Plant was reported dead on arrival at the same Paso Robles hospital where Dean had been pronounced dead the evening before.

McMillan and her husband learned the next morning from another soldier that the friend who had been such a life force at their Arkansas high school had been killed.

When she went to the mortuary she was met by a crowd of up to 60 people who were hoping to catch a glimpse of a Hollywood celebrity.

"As distraught as I was...I just couldn't imagine all them people their all at once." she said. "I thought they were there to see Bobby.

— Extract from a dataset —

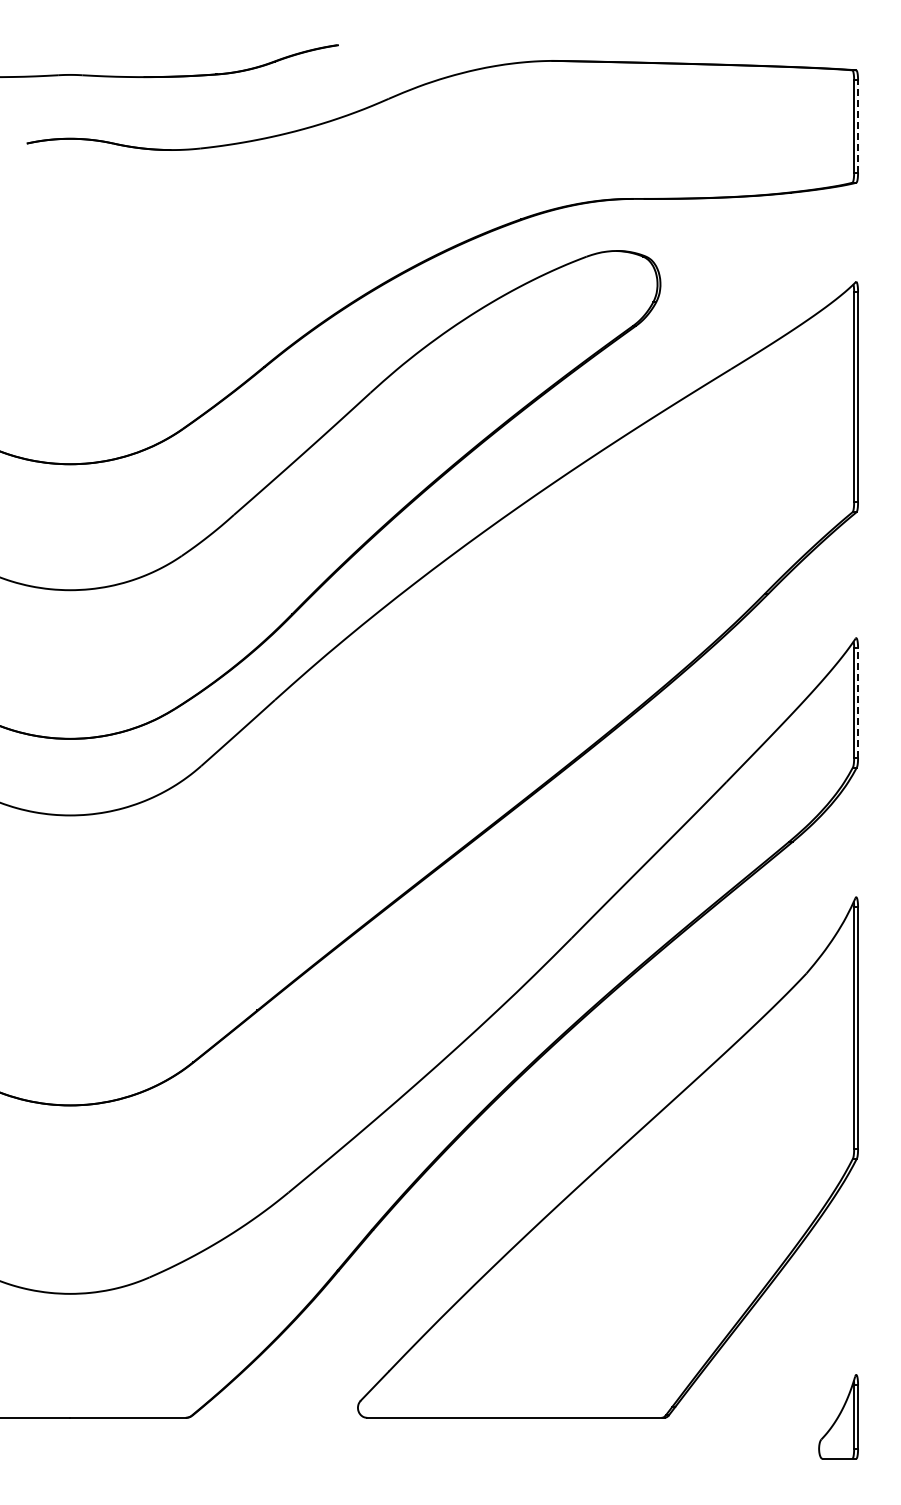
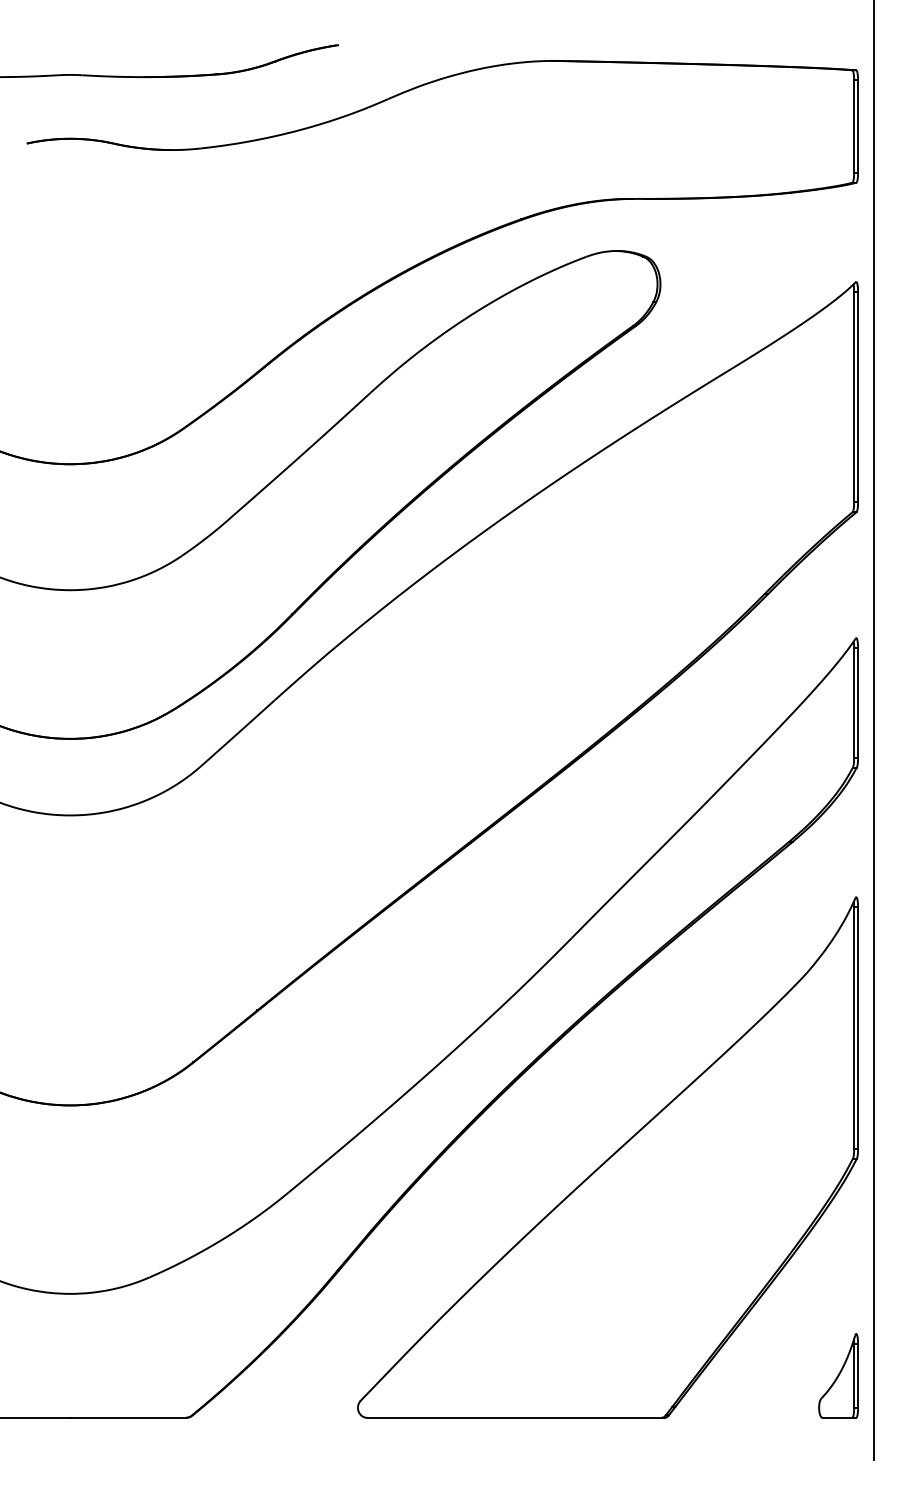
line at (858, 126): dashed -> solid
line at (858, 703): dashed -> solid
line at (874, 730): none -> present
part at (838, 1416) position: (838, 1416) -> (838, 1375)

I didn't know James Dean had died."

Plant was dressed in his uniform, his dog tags still in the pocket of his borrowed suit coat.

He later would be buried in a black suit with red speckles and a red handkerchief that his mother bought him in San Bernardino.

"I remember her saying that he had been home three weeks before, and he wanted her to buy him a suit," she said. "He had tried it on and told her, 'Mom...I'll knock the girls dead in this.' "

Miller had just returned from Korea when he received a call from Bobby's sister, Sandra.

"She was crying, " he recalled. "Bobby had just got killed in a car wreck. Boy it just floored me--I mean it just floored me. It took me a while just to believe it. Bobby was only 19 years old."

Miller and Plant had planned to attend the University of Southern California, where they would go out for the Trojan's football team after they finished their military service. It would take years for him to visit his best friend's grave at Montecito Cemetary in Loma Linda, however.

"I spent probably an hour out there talking to him," he said. "He had a heart big as a diesel truck. He was a fun-loving guy."

And 50 years later, while much of the country pauses to remember James Dean, friends and family will remember a lesser-known man who is gone, and like the actor, may never be forgotten.

"I can hear him laughing right now," Miller said. "He was just unbelievable. You don't meet many people like that. I wish he was still here."